/    Sign up×
Community /Pin to ProfileBookmark

LEFT JOIN distorting SUM results

I have a table of invoices with costs associated.
I have a linked table with misc costs as well
relationship is 1 to many misc costs

When I do a SUM() and multiple rows exist on RIGHT table, the values in the LEFT table are multiplied by the number of rows found.

DB Fiddle: https://www.db-fiddle.com/f/9CKGRShXPoT3k4Wcm83fVD/5

Original query with incorrect results for LABOUR, PARTS, POLS and SUBLET:

“`
SELECT SUM(ad.labour_cost) AS LABOUR,
SUM(ad.part_cost) AS PARTS,
SUM(ad.pol_cost) AS POLS,
SUM(ad.sublet_cost) AS SUBLET,
SUM(am.misc_sales_amt) AS MISC
FROM AdvisorSalesData ad
LEFT JOIN AdvisorMiscSalesData am
ON (ad.customer_id=am.customer_id AND ad.invoice_no=am.invoice_no)
WHERE ad.customer_id IN (3)
“`

Adjusted query – with incorrect result for MISC (NULL):

“`
SELECT SUM(ad.labour_cost) AS LABOUR,
SUM(ad.part_cost) AS PARTS,
SUM(ad.pol_cost) AS POLS,
SUM(ad.sublet_cost) AS SUBLET,
(SELECT SUM(misc_sales_amt) FROM AdvisorMiscSalesData WHERE customer_id IN (3) AND invoice_no=ad.invoice_no ) AS MISC
FROM AdvisorSalesData ad
WHERE ad.customer_id IN (3)
“`

How can I adjust to get the correct results for all 5 columns in one single query?

to post a comment

10 Comments(s)

Copy linkTweet thisAlerts:
@NogDogFeb 26.2020 — > @php-bgrader#1615258 When I do a SUM() and multiple rows exist on RIGHT table, the values in the LEFT table are multiplied by the number of rows found.

I believe you can use SUM(DISTINCT left_table.column_name) for that case, if that helps?
Copy linkTweet thisAlerts:
@php-bgraderauthorFeb 26.2020 — > @NogDog#1615260 I believe you can use SUM(DISTINCT left_table.column_name) for that case, if that helps?

For some reason, this also provides incorrect figures for LABOUR, PARTS, POLS and SUBLET (marginally lower than expected)
Copy linkTweet thisAlerts:
@NogDogFeb 26.2020 — Hmm...so really both of the tables on that query actually represent separate many-to-one relationships to the invoice/customer pair? I'm sort of feeling like that may be throwing us off. I'm wondering if it might work better to include those tables...
------------------------
__Written request 1__. In the forum thread on LEFT JOIN distorting SUM results, what incorrect value does the adjusted query return for MISC?
__Written request 2__. Continue the forum thread on LEFT JOIN distorting SUM results from the point where it stops.
The data that come next are not needed.

__Collected material__.
------------------------
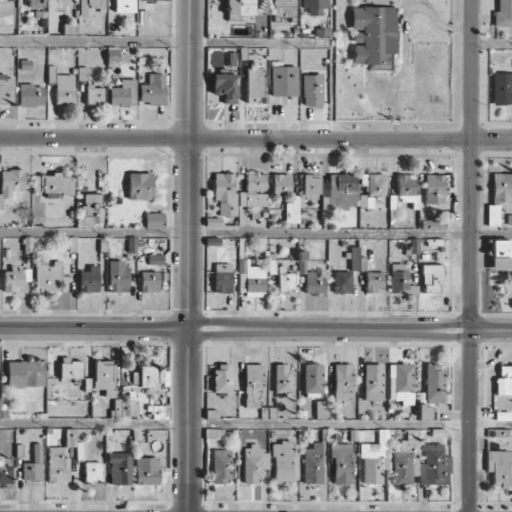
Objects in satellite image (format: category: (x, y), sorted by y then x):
------------------------
__Expected answer 1__. NULL

__Expected answer 2__.
<i>
</i>select
cus.id as customer_id, -- guessing at table/column names
inv.id as invoice_id, -- ditto
SUM(distinct ad.labour_cost) AS LABOUR,
SUM(distinct ad.part_cost) AS PARTS,
SUM(distinct ad.pol_cost) AS POLS,
SUM(distinct ad.sublet_cost) AS SUBLET,
SUM(distinct am.misc_sales_amt) AS MISC
from customer cus
inner join invoice inv on inv.customer_id = cus.id
left join AdvisorSalesData ad on ad.customer_id = cus.id and ad.invoice_no = inv.id
left join AdvisorMiscSalesData am on am.customer_id = cus.id and am.invoice_no = inv.id
where customer.id in (3)
group by cus.id, inv.id

Or something like that. Just quickly hacking something together to see if it sparks any ideas for you. :)
Copy linkTweet thisAlerts:
@php-bgraderauthorFeb 26.2020 — > @NogDog#1615263 Hmm...so really both of the tables on that query actually represent separate many-to-one relationships to the invoice/customer pair?

Not really, the AdvisorSalesData table is the master - invoice_no is UNIQUE

Does the DISTINCT return distinct invoice_no rows or distinct labour_cost rows? So will it ignore invoice_no #2 if the labour_cost value is the same as invoice_no #1?
Copy linkTweet thisAlerts:
@NogDogFeb 27.2020 — This runs...does it give the results you're looking for?
<i>
</i>SELECT
ad.customer_id,
SUM(ad.labour_cost) AS LABOUR,
SUM(ad.part_cost) AS PARTS,
SUM(ad.pol_cost) AS POLS,
SUM(ad.sublet_cost) AS SUBLET,
(
SELECT SUM(misc_sales_amt)
FROM AdvisorMiscSalesData
WHERE customer_id = ad.customer_id
) AS MISC
FROM AdvisorSalesData ad
WHERE ad.customer_id IN (3)
GROUP BY ad.customer_id

<i>
</i>customer_id LABOUR PARTS POLS SUBLET MISC
3 245.37 662.95 83.32 0 -252.46
Copy linkTweet thisAlerts:
@php-bgraderauthorFeb 27.2020 — It partially works until I expand the resultset by date (not in sample data)

``<i>
</i>SELECT
ad.customer_id,
SUM(ad.labour_cost) AS LABOUR,
SUM(ad.part_cost) AS PARTS,
SUM(ad.pol_cost) AS POLS,
SUM(ad.sublet_cost) AS SUBLET,
(
SELECT SUM(misc_sales_amt)
FROM AdvisorMiscSalesData
WHERE customer_id = ad.customer_id
) AS MISC
FROM AdvisorSalesData ad
WHERE ad.customer_id IN (3)
AND ad.ro_close BETWEEN DATE_FORMAT(NOW() ,'%Y-%m-01') AND NOW()
GROUP BY ad.customer_id<i>
</i>
``
Copy linkTweet thisAlerts:
@NogDogFeb 27.2020 — Probably have to add the date range to the sub-query on AdvisorMiscSalesData as well? :|
Copy linkTweet thisAlerts:
@php-bgraderauthorFeb 28.2020 — > @NogDog#1615376 Probably have to add the date range to the sub-query on AdvisorMiscSalesData as well?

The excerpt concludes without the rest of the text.